• TASK INPUT:

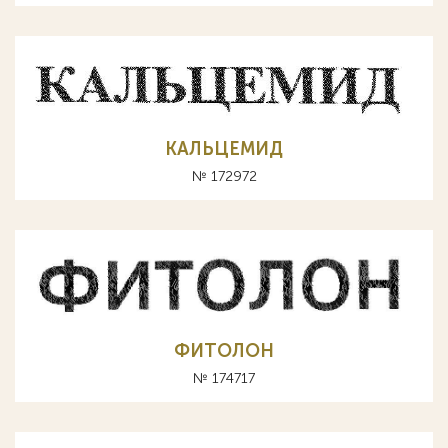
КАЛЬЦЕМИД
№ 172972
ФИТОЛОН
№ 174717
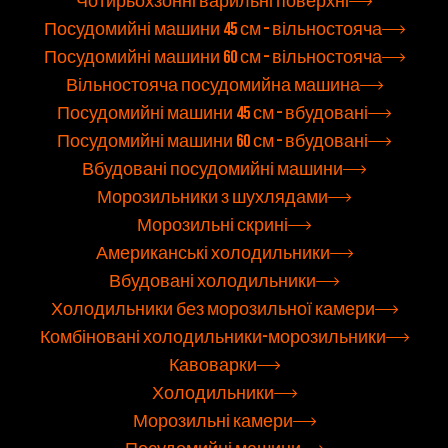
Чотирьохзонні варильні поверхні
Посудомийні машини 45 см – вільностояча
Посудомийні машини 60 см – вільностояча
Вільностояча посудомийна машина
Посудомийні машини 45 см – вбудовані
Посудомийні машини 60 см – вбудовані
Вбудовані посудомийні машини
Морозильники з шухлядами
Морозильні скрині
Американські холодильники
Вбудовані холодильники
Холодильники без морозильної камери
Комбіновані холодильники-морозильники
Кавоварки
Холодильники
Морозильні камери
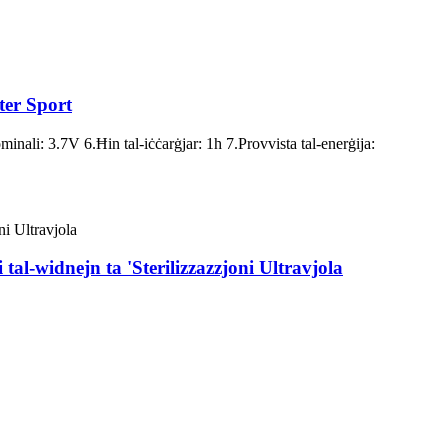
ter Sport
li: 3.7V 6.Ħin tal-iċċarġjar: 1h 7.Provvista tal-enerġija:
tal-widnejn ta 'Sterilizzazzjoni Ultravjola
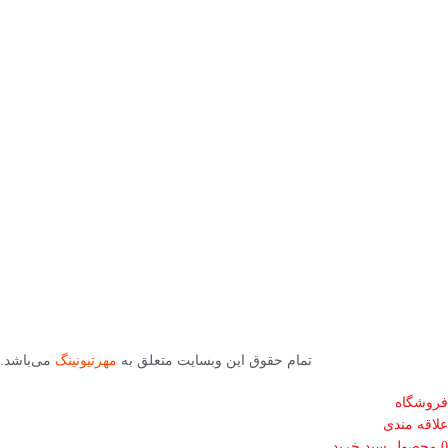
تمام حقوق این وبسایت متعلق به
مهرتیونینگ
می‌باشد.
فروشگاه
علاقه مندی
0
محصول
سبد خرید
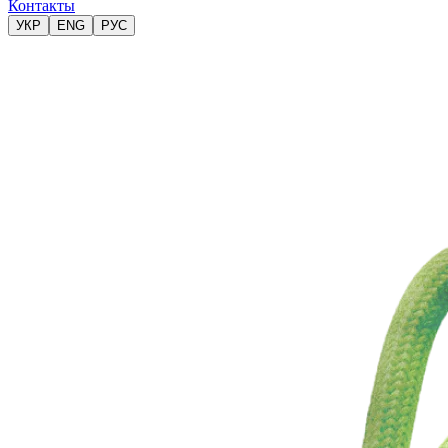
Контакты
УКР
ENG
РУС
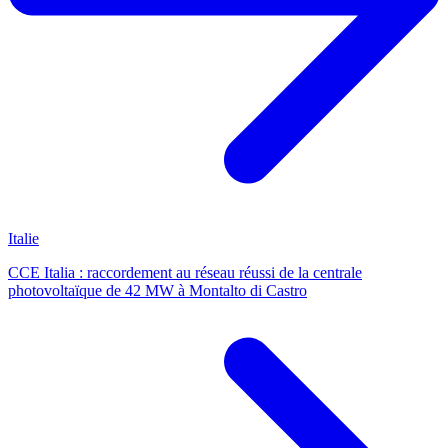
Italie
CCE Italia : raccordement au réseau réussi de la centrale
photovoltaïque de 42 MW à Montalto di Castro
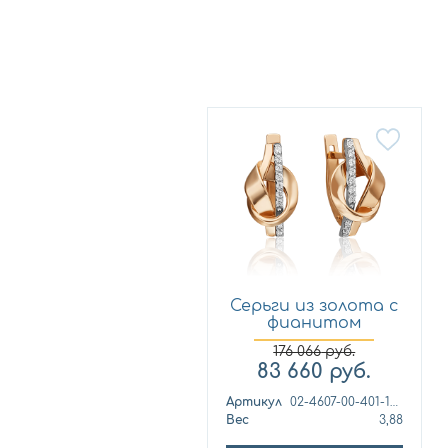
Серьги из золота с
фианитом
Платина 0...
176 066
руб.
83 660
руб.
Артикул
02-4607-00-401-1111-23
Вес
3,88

• REQUEST: Identify every line above that contains the string "камери", treating uppercase and lowercase letters as distinct.

• EXERCISE RESPONSE:
Холодильники без морозильної камери
Морозильні камери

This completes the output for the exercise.